Your instructions: Please repeat the passage on organizational silence from "often assumed rather" up to and including "microclimate of distrust.", swapping "distrust" for "suspicion".

Source passage:
= Beginning of Section =

News from the agency for healthcare research and quality.

Organizational silence threatens patient safety

Organizational silence refers to the tendency for people to do or

say very little when confronted with significant problems or issues in

their organization or industry. In a recent article, Kerm Henriksen,

Ph.D., and Elizabeth Dayton, M.S., of the Agency for Healthcare Research

and Quality (AHRQ), describe the individual, social, and organizational

factors that contribute to organizational silence and can threaten

patient safety. They cite several individual factors that contribute to

clinician silence. For example, the availability heuristic suggests that

if relatively infrequent events that harm patients go unreported and are

not openly discussed, clinicians don’t believe these events are a

problem at their hospital. A second factor is self-serving bias. People

tend to view themselves as “above average” in their chosen

field of work and so “why do things differently?” Successes

are attributable to their own abilities but failures are blamed on

situational factors. Finally, members of all organizations display a

strong tendency to perpetuate the status quo and not speak up or rock

the boat.

Several social factors also underlie clinician silence. There is

great pressure to conform in order to gain acceptance and work

harmoniously with coworkers. Diffusion of responsibility is also a

problem. In clinical settings, individual roles and responsibilities are

often assumed rather than clearly spelled out. Under these conditions of

diffused responsibility, components of care that should be attended to

are often missed. Also, managers who seek blame and attribute error to

the individual failings of careless or incompetent staff create a

microclimate of distrust.

= End of Section =

Provided information:
= Beginning of Section =

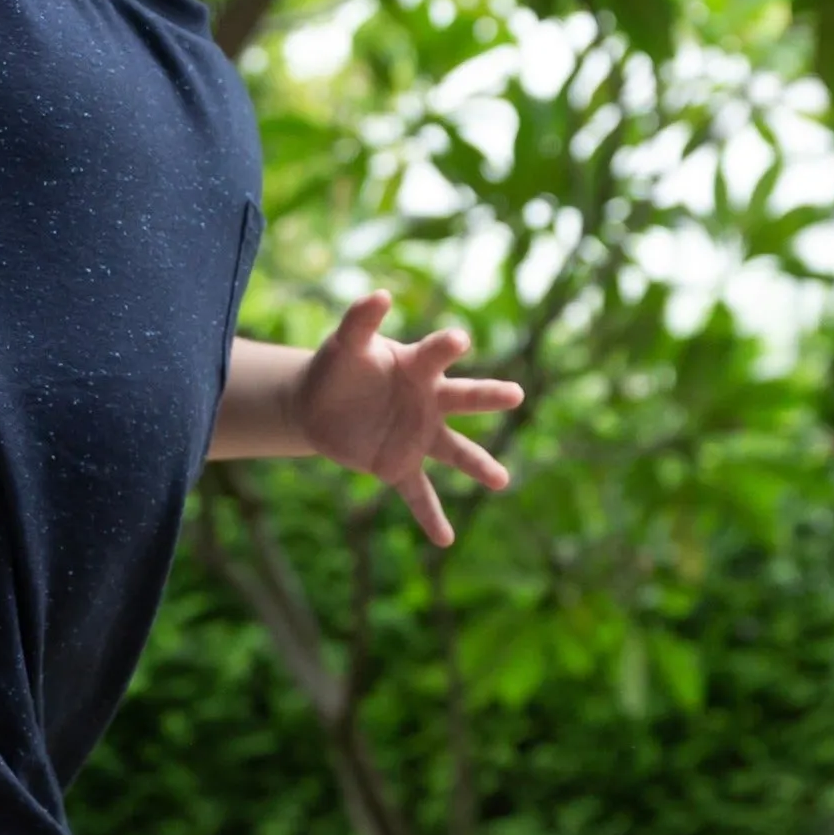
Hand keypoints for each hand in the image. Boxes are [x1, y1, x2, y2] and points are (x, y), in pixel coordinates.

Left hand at [295, 292, 522, 545]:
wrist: (318, 405)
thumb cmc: (340, 366)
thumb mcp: (345, 343)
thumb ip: (360, 320)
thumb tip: (380, 294)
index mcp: (417, 367)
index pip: (437, 353)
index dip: (446, 346)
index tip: (459, 341)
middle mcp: (428, 401)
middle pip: (464, 398)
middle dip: (488, 396)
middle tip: (515, 395)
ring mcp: (418, 436)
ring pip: (455, 451)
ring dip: (478, 466)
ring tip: (501, 480)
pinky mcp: (399, 466)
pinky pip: (419, 494)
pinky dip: (432, 517)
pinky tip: (446, 540)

= End of Section =

Expected answer:
often assumed rather than clearly spelled out. Under these conditions of

diffused responsibility, components of care that should be attended to

are often missed. Also, managers who seek blame and attribute error to

the individual failings of careless or incompetent staff create a

microclimate of suspicion.